Ces trois hommes qui dominent la scène politique arménienne

Le paysage politique arménien est en plein bouleversement. Le pays s’apprête en effet à passer d’un système semi-présidentiel à celui d’un régime parlementaire au mois d’avril. Zoom sur trois hommes au cœur de ce changement.

En avril prochain, l’Arménie deviendra officiellement un régime parlementaire. Cette réforme, qui sera pleinement effective à compter de la prochaine élection présidentielle le 2 mars, devrait remodeler le paysage politique du pays, dominé depuis dix ans par l’actuel président de la République, Serge Sarkissian. À ses côtés, deux hommes représentent le présent et le futur de la politique arménienne.

> Serge Sarkissian

Né au Karabagh en 1954, Serge Sarkissian accède à la plus haute marche du pouvoir après plus d’une décennie de haut-fonctionnariat dans différents ministères régaliens. Il occupe d’abord plusieurs postes au sein du comité de défense de sa région lors la guerre du Haut-Karabagh avant d’être nommé ministre de la Défense en 1993. Deux ans plus tard, ce diplômé de philologie prend la tête du département de la sécurité d’Etat, puis celui de l’Intérieur jusqu’en 1999. La même année, il accède au poste de chef d’Etat-major avant de retourner à la Défense en 2000. Élu président du Parti républicain d’Arménie (HHK) en 2007 et nommé Premier ministre dans la foulée, Serge Sarkissian remporte au premier tour les élections présidentielles de 2008 et 2013.

Serge Sarkissian. (Crédit photo : http://en.kremlin.ru/)
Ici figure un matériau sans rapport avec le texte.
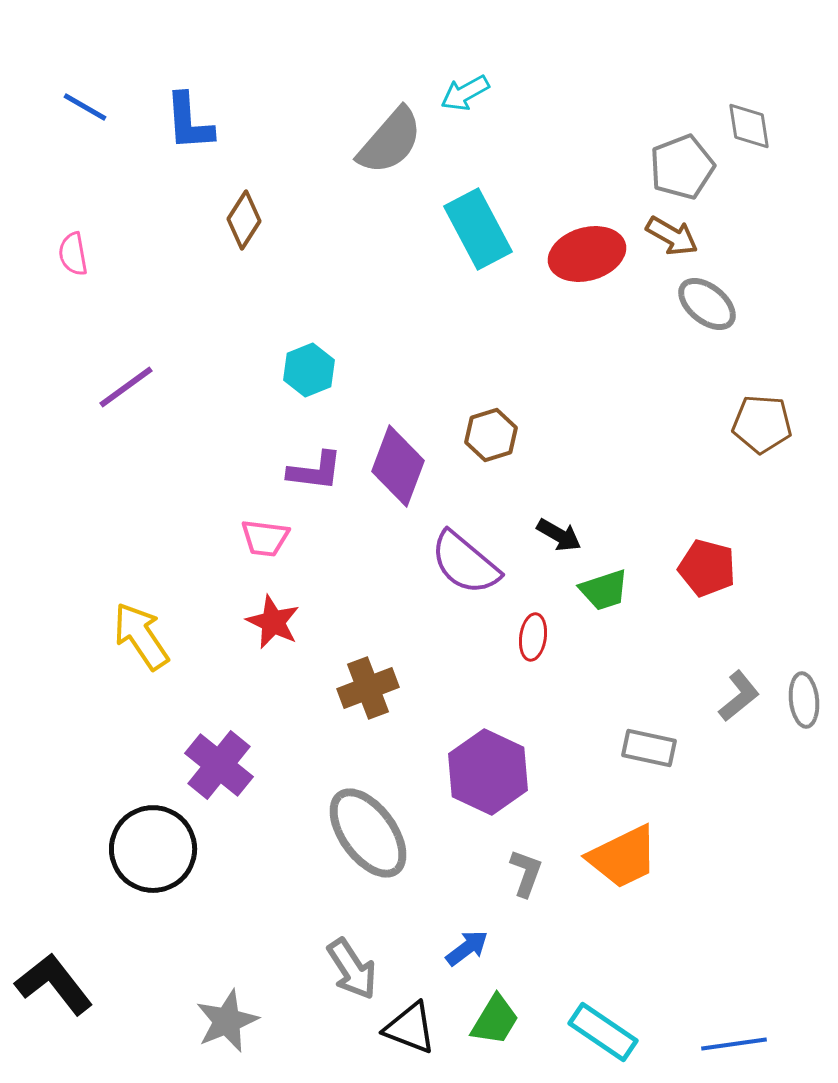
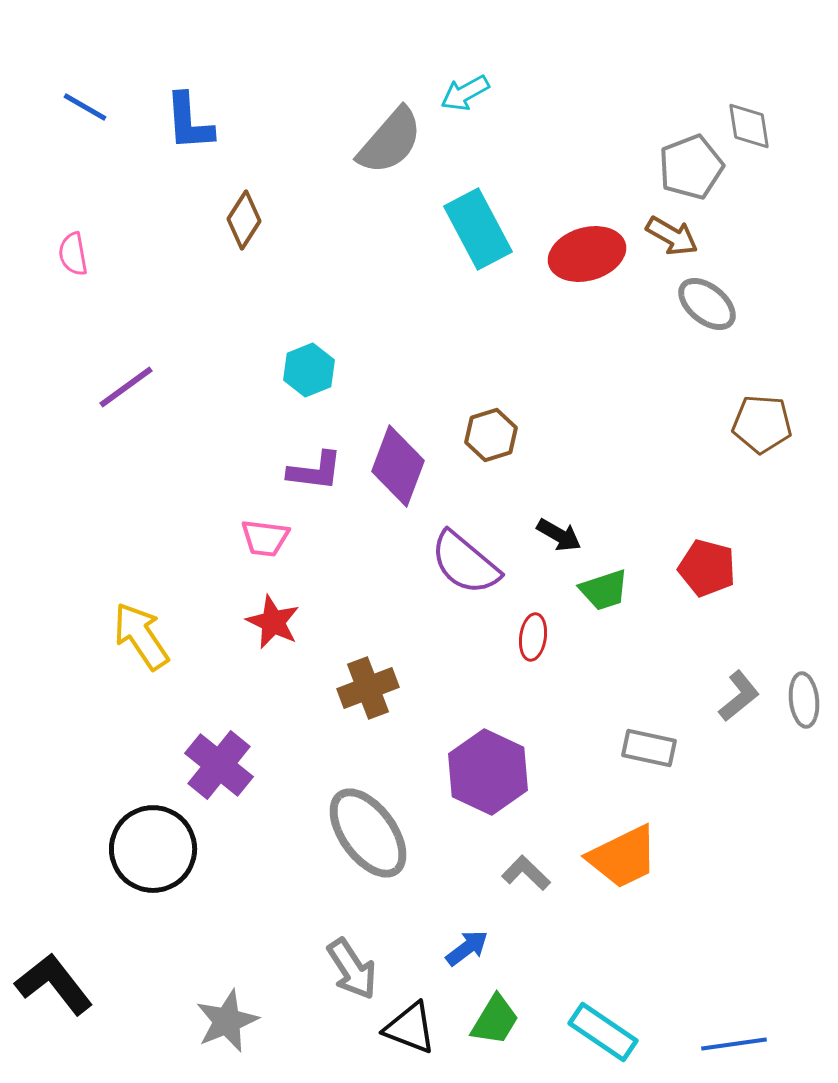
gray pentagon at (682, 167): moved 9 px right
gray L-shape at (526, 873): rotated 66 degrees counterclockwise
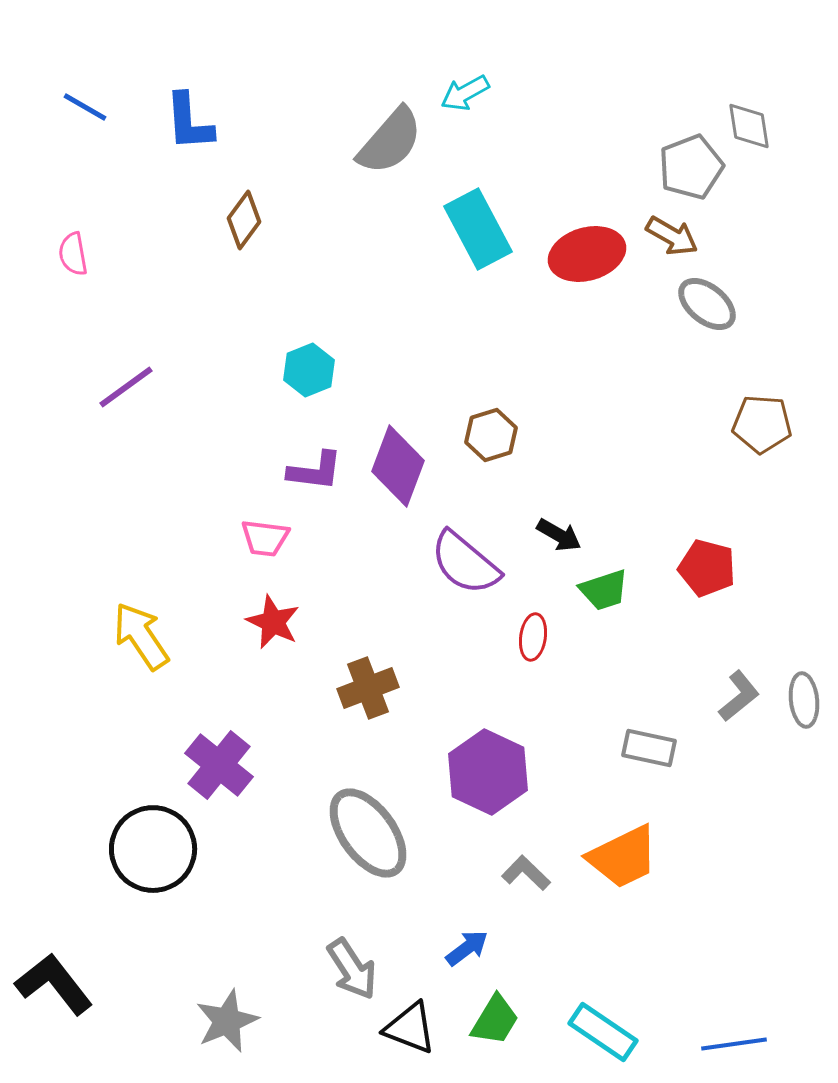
brown diamond at (244, 220): rotated 4 degrees clockwise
Après deux quinquennats consécutifs, Serge Sarkissian ne peut prétendre à sa propre succession. Qu’importe, seraient tentés de dire certains, puisque son successeur perdra la majorité de ses prérogatives au bénéfice du Premier ministre, du fait de la réforme. Impossible de le voir partir pour beaucoup qui soupçonnent aussi ce stratège, par ailleurs président de la fédération d’échecs, de tout mettre en oeuvre pour obtenir ou contrôler le poste de futur Premier ministre. De son côté, il n’a pas encore livré sa décision.

> Karen Karapetian

Placé au poste de Premier ministre par Serge Sarkissian en septembre 2016, Karen Karapetian n’a pas suivi la même trajectoire bureaucratique. Avant qu’il ne sorte du chapeau du Président, l’actuel Premier ministre et vice-président du HHK a bâti l’essentiel de sa carrière dans le privé au sein de l’entreprise russe Gazprom qu’il intègre en 2001. La même année, il obtient le poste de vice-ministre à l’Énergie. Karen Karapetian continue toutefois de grimper les échelons dans le privé  et devient vice-président de Gazprom Bank en 2011. Dans le même temps, il travaille comme haut dirigeant dans la filiale énergie et investissement du groupe. Des postes occupés en Russie mais mis en parenthèse par un passage éclair à la mairie d’Erevan entre décembre 2010 et octobre 2011, ponctué d’une démission pour “raisons personnelles”. Karen Karapetian n’a, pour l’instant, jamais exclu la possibilité de conserver son poste à l’issue de la prochaine élection.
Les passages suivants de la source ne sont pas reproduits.